* [WHAT TO PRODUCE]: Rewrite the lines from the start through the line containing "文章简介:偶像就是为粉丝活着的。", putting "内容提要" wherever "文章简介" appears and keeping everything else the same. Omit the pictures.
═══ MATERIALS PROVIDED
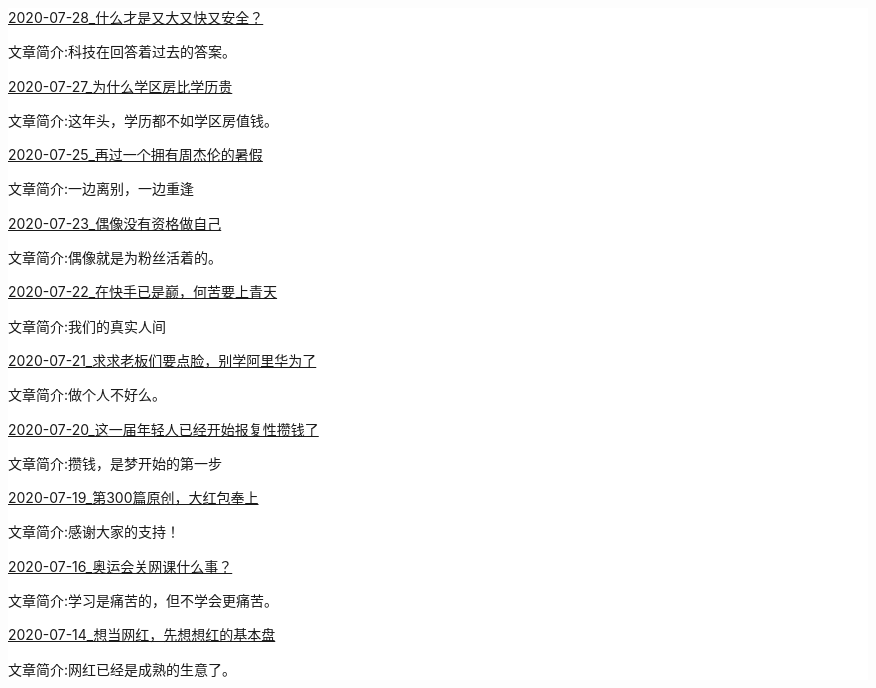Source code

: [2020-07-28_什么才是又大又快又安全？](http://mp.weixin.qq.com/s?__biz=MzI2MzE2NDczMw==&amp;mid=2649741414&amp;idx=1&amp;sn=217f000768530c34047b36f0a6e08589&amp;chksm=f25b7e34c52cf722a34a8a17ba8d0ccb9f636158973abde5d27999fcd2dd943917879d7612da&amp;scene=27#wechat_redirect)

文章简介:科技在回答着过去的答案。

[2020-07-27_为什么学区房比学历贵](http://mp.weixin.qq.com/s?__biz=MzI2MzE2NDczMw==&amp;mid=2649741407&amp;idx=1&amp;sn=fc283a412b72f8910638fe4f8add5ca6&amp;chksm=f25b7e0dc52cf71bf4109b6277a8ff93fdf89fb6a357a3ce067c27b0f5fe6d7b4e0daca6f0a5&amp;scene=27#wechat_redirect)

文章简介:这年头，学历都不如学区房值钱。

[2020-07-25_再过一个拥有周杰伦的暑假](http://mp.weixin.qq.com/s?__biz=MzI2MzE2NDczMw==&amp;mid=2649741399&amp;idx=1&amp;sn=5961155079ff52b27f86dc53f935a8b0&amp;chksm=f25b7e05c52cf7130886b5116571b96c4c1cb449bcd7aba6290d6d4360756dffa28d14a39fd9&amp;scene=27#wechat_redirect)

文章简介:一边离别，一边重逢

[2020-07-23_偶像没有资格做自己](http://mp.weixin.qq.com/s?__biz=MzI2MzE2NDczMw==&amp;mid=2649741343&amp;idx=1&amp;sn=324433583868700676c811ee37182327&amp;chksm=f25b7e4dc52cf75bdffaed07b294a3a6fed04284094ae81b1699a2c0d49608e59729670d4413&amp;scene=27#wechat_redirect)

文章简介:偶像就是为粉丝活着的。

[2020-07-22_在快手已是巅，何苦要上青天](http://mp.weixin.qq.com/s?__biz=MzI2MzE2NDczMw==&amp;mid=2649741336&amp;idx=1&amp;sn=fc67741e827a66a184c4c3c41407ae0d&amp;chksm=f25b7e4ac52cf75cea6bc956fa7d75ee466003ba270e7b1dcef10c0c90b17cccb2ba0d34e7d5&amp;scene=27#wechat_redirect)

文章简介:我们的真实人间

[2020-07-21_求求老板们要点脸，别学阿里华为了](http://mp.weixin.qq.com/s?__biz=MzI2MzE2NDczMw==&amp;mid=2649741322&amp;idx=1&amp;sn=3e705745ddff14a691523f6289b37839&amp;chksm=f25b7e58c52cf74e93eb05c3102297f318165aaa2aef242855aaaa2510ddfaf5c955aff122eb&amp;scene=27#wechat_redirect)

文章简介:做个人不好么。

[2020-07-20_这一届年轻人已经开始报复性攒钱了](http://mp.weixin.qq.com/s?__biz=MzI2MzE2NDczMw==&amp;mid=2649741314&amp;idx=1&amp;sn=be5cec619d0378d1de4ddf1e33f1235a&amp;chksm=f25b7e50c52cf7464319f14762e0def7539dfae991b7447f074fd082e17461a02ec612e87abe&amp;scene=27#wechat_redirect)

文章简介:攒钱，是梦开始的第一步

[2020-07-19_第300篇原创，大红包奉上](http://mp.weixin.qq.com/s?__biz=MzI2MzE2NDczMw==&amp;mid=2649741305&amp;idx=1&amp;sn=d09fcceb0f9f6e2b53802c1bc8a3f455&amp;chksm=f25b71abc52cf8bdd9ada26f7b2f6eaf3e4ef58891557725f37f3f0a05a543747b9732d02ddf&amp;scene=27#wechat_redirect)

文章简介:感谢大家的支持！

[2020-07-16_奥运会关网课什么事？](http://mp.weixin.qq.com/s?__biz=MzI2MzE2NDczMw==&amp;mid=2649741283&amp;idx=1&amp;sn=eae296e6b6781f2f01ea1ce27b7e2365&amp;chksm=f25b71b1c52cf8a786f25967f00d6e17ed2fea635f116c434f3328847163d29017d83e7557e1&amp;scene=27#wechat_redirect)

文章简介:学习是痛苦的，但不学会更痛苦。

[2020-07-14_想当网红，先想想红的基本盘](http://mp.weixin.qq.com/s?__biz=MzI2MzE2NDczMw==&amp;mid=2649741276&amp;idx=1&amp;sn=69cdf1dda71a409437a054b9399a26ff&amp;chksm=f25b718ec52cf89889e0c70645a23c2ead853b6fc5e9e5cfbfea601e594a6d817ff16199fab3&amp;scene=27#wechat_redirect)

文章简介:网红已经是成熟的生意了。
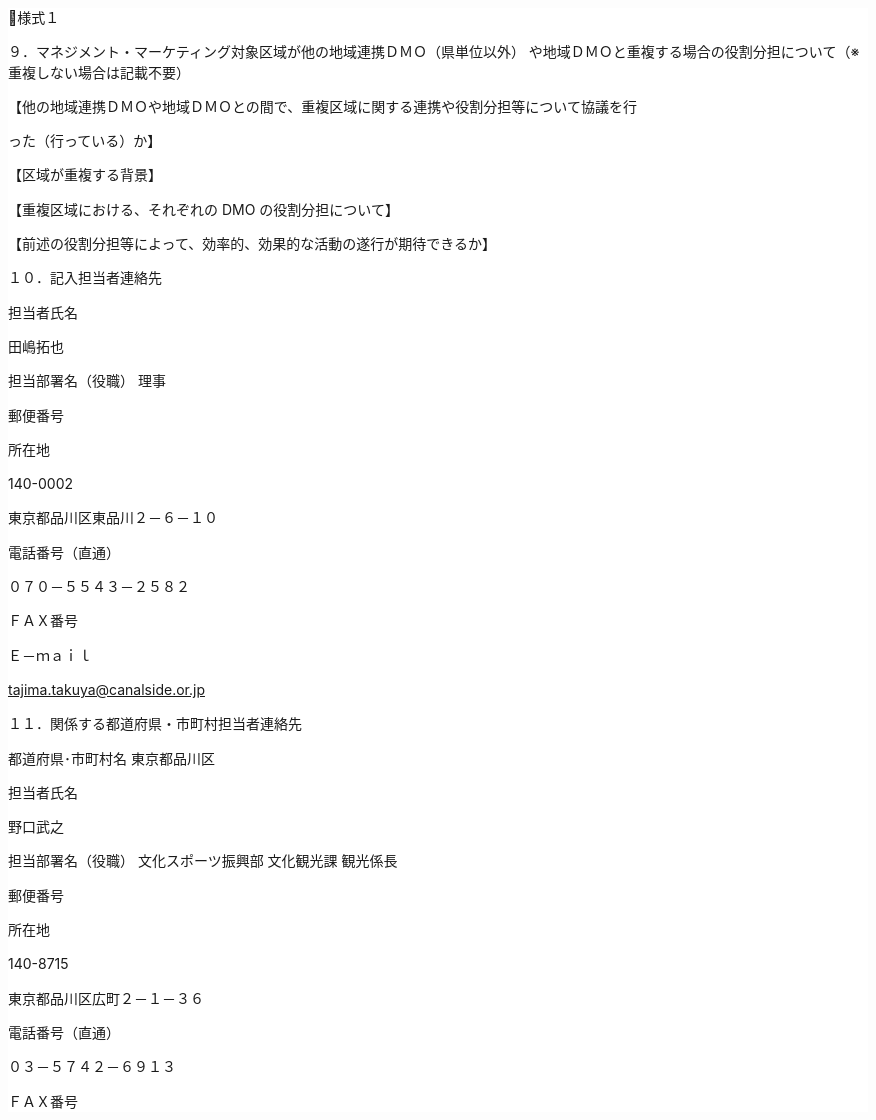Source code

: 様式１

９．マネジメント・マーケティング対象区域が他の地域連携ＤＭＯ（県単位以外）
や地域ＤＭＯと重複する場合の役割分担について（※重複しない場合は記載不要）

【他の地域連携ＤＭＯや地域ＤＭＯとの間で、重複区域に関する連携や役割分担等について協議を行

った（行っている）か】

【区域が重複する背景】

【重複区域における、それぞれの DMO の役割分担について】

【前述の役割分担等によって、効率的、効果的な活動の遂行が期待できるか】

１０．記入担当者連絡先

担当者氏名

田嶋拓也

担当部署名（役職）  理事

郵便番号

所在地

140-0002

東京都品川区東品川２－６－１０

電話番号（直通）

０７０－５５４３－２５８２

ＦＡＸ番号

Ｅ－ｍａｉｌ

tajima.takuya@canalside.or.jp

１１．関係する都道府県・市町村担当者連絡先

都道府県･市町村名  東京都品川区

担当者氏名

野口武之

担当部署名（役職）  文化スポーツ振興部 文化観光課 観光係長

郵便番号

所在地

140-8715

東京都品川区広町２－１－３６

電話番号（直通）

０３－５７４２－６９１３

ＦＡＸ番号
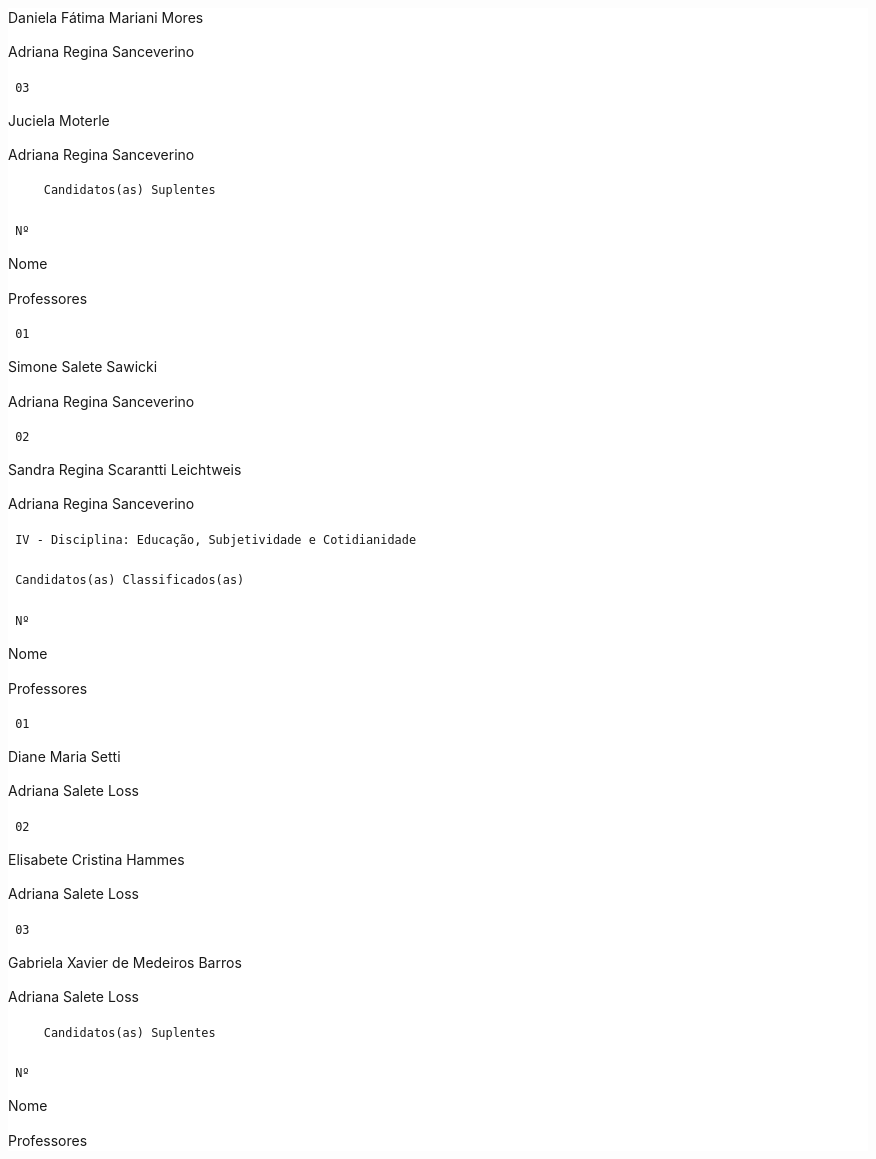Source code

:   Daniela Fátima Mariani Mores

   Adriana Regina Sanceverino

     03

   Juciela Moterle

   Adriana Regina Sanceverino

         Candidatos(as) Suplentes

     Nº 

   Nome

   Professores

     01

   Simone Salete Sawicki

   Adriana Regina Sanceverino

     02

   Sandra Regina Scarantti Leichtweis

   Adriana Regina Sanceverino

     IV - Disciplina: Educação, Subjetividade e Cotidianidade

     Candidatos(as) Classificados(as)

     Nº 

   Nome

   Professores

     01

   Diane Maria Setti

   Adriana Salete Loss

     02

   Elisabete Cristina Hammes

   Adriana Salete Loss

     03

   Gabriela Xavier de Medeiros Barros

   Adriana Salete Loss

         Candidatos(as) Suplentes

     Nº 

   Nome

   Professores
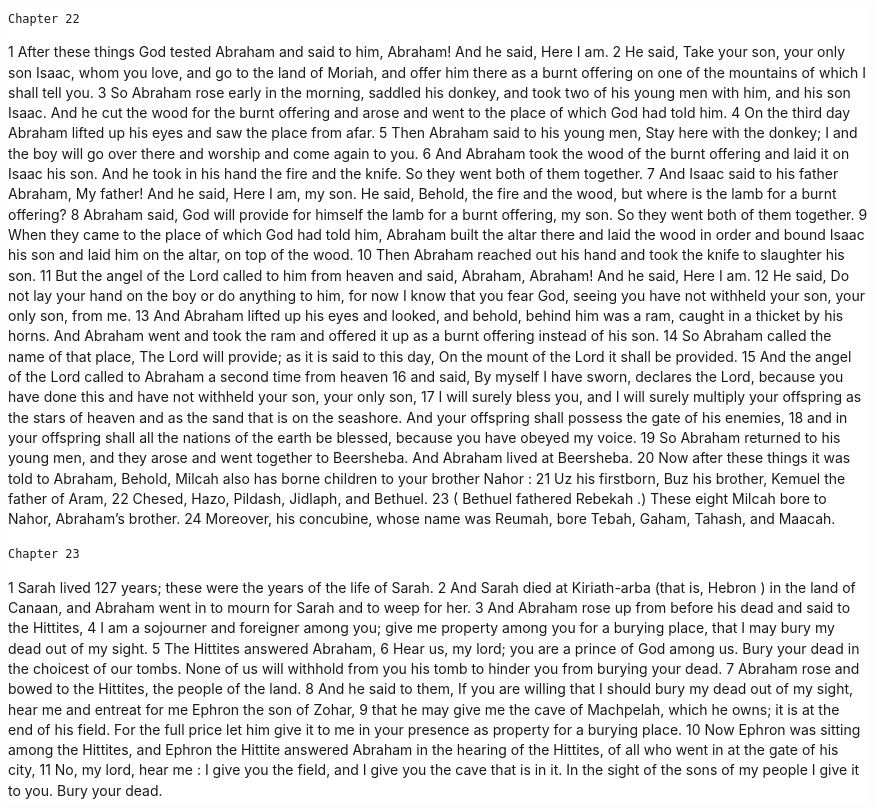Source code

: 	Chapter 22

1	After these things God tested Abraham and said to him, Abraham! And he said, Here I am.
2	He said, Take your son, your only son Isaac, whom you love, and go to the land of Moriah, and offer him there as a burnt offering on one of the mountains of which I shall tell you.
3	So Abraham rose early in the morning, saddled his donkey, and took two of his young men with him, and his son Isaac. And he cut the wood for the burnt offering and arose and went to the place of which God had told him.
4	On the third day Abraham lifted up his eyes and saw the place from afar.
5	Then Abraham said to his young men, Stay here with the donkey; I and the boy will go over there and worship and come again to you.
6	And Abraham took the wood of the burnt offering and laid it on Isaac his son. And he took in his hand the fire and the knife. So they went both of them together.
7	And Isaac said to his father Abraham, My father! And he said, Here I am, my son. He said, Behold, the fire and the wood, but where is the lamb for a burnt offering?
8	Abraham said, God will provide for himself the lamb for a burnt offering, my son. So they went both of them together.
9	When they came to the place of which God had told him, Abraham built the altar there and laid the wood in order and bound Isaac his son and laid him on the altar, on top of the wood.
10	Then Abraham reached out his hand and took the knife to slaughter his son.
11	But the angel of the Lord called to him from heaven and said, Abraham, Abraham! And he said, Here I am.
12	He said, Do not lay your hand on the boy or do anything to him, for now I know that you fear God, seeing you have not withheld your son, your only son, from me.
13	And Abraham lifted up his eyes and looked, and behold, behind him was a ram, caught in a thicket by his horns. And Abraham went and took the ram and offered it up as a burnt offering instead of his son.
14	So Abraham called the name of that place, The Lord will provide; as it is said to this day, On the mount of the Lord it shall be provided.
15	And the angel of the Lord called to Abraham a second time from heaven
16	and said, By myself I have sworn, declares the Lord, because you have done this and have not withheld your son, your only son,
17	I will surely bless you, and I will surely multiply your offspring as the stars of heaven and as the sand that is on the seashore. And your offspring shall possess the gate of his enemies,
18	and in your offspring shall all the nations of the earth be blessed, because you have obeyed my voice.
19	So Abraham returned to his young men, and they arose and went together to Beersheba. And Abraham lived at Beersheba.
20	Now after these things it was told to Abraham, Behold, Milcah also has borne children to your brother Nahor :
21	Uz his firstborn, Buz his brother, Kemuel the father of Aram,
22	Chesed, Hazo, Pildash, Jidlaph, and Bethuel.
23	( Bethuel fathered Rebekah .) These eight Milcah bore to Nahor, Abraham’s brother.
24	Moreover, his concubine, whose name was Reumah, bore Tebah, Gaham, Tahash, and Maacah.

	Chapter 23

1	Sarah lived 127 years; these were the years of the life of Sarah.
2	And Sarah died at Kiriath-arba (that is, Hebron ) in the land of Canaan, and Abraham went in to mourn for Sarah and to weep for her.
3	And Abraham rose up from before his dead and said to the Hittites,
4	I am a sojourner and foreigner among you; give me property among you for a burying place, that I may bury my dead out of my sight.
5	The Hittites answered Abraham,
6	Hear us, my lord; you are a prince of God among us. Bury your dead in the choicest of our tombs. None of us will withhold from you his tomb to hinder you from burying your dead.
7	Abraham rose and bowed to the Hittites, the people of the land.
8	And he said to them, If you are willing that I should bury my dead out of my sight, hear me and entreat for me Ephron the son of Zohar,
9	that he may give me the cave of Machpelah, which he owns; it is at the end of his field. For the full price let him give it to me in your presence as property for a burying place.
10	Now Ephron was sitting among the Hittites, and Ephron the Hittite answered Abraham in the hearing of the Hittites, of all who went in at the gate of his city,
11	No, my lord, hear me : I give you the field, and I give you the cave that is in it. In the sight of the sons of my people I give it to you. Bury your dead.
══════
* [PROBLEM SOLUTION]:
Source code

: [2020-07-28_什么才是又大又快又安全？](http://mp.weixin.qq.com/s?__biz=MzI2MzE2NDczMw==&amp;mid=2649741414&amp;idx=1&amp;sn=217f000768530c34047b36f0a6e08589&amp;chksm=f25b7e34c52cf722a34a8a17ba8d0ccb9f636158973abde5d27999fcd2dd943917879d7612da&amp;scene=27#wechat_redirect)

内容提要:科技在回答着过去的答案。

[2020-07-27_为什么学区房比学历贵](http://mp.weixin.qq.com/s?__biz=MzI2MzE2NDczMw==&amp;mid=2649741407&amp;idx=1&amp;sn=fc283a412b72f8910638fe4f8add5ca6&amp;chksm=f25b7e0dc52cf71bf4109b6277a8ff93fdf89fb6a357a3ce067c27b0f5fe6d7b4e0daca6f0a5&amp;scene=27#wechat_redirect)

内容提要:这年头，学历都不如学区房值钱。

[2020-07-25_再过一个拥有周杰伦的暑假](http://mp.weixin.qq.com/s?__biz=MzI2MzE2NDczMw==&amp;mid=2649741399&amp;idx=1&amp;sn=5961155079ff52b27f86dc53f935a8b0&amp;chksm=f25b7e05c52cf7130886b5116571b96c4c1cb449bcd7aba6290d6d4360756dffa28d14a39fd9&amp;scene=27#wechat_redirect)

内容提要:一边离别，一边重逢

[2020-07-23_偶像没有资格做自己](http://mp.weixin.qq.com/s?__biz=MzI2MzE2NDczMw==&amp;mid=2649741343&amp;idx=1&amp;sn=324433583868700676c811ee37182327&amp;chksm=f25b7e4dc52cf75bdffaed07b294a3a6fed04284094ae81b1699a2c0d49608e59729670d4413&amp;scene=27#wechat_redirect)

内容提要:偶像就是为粉丝活着的。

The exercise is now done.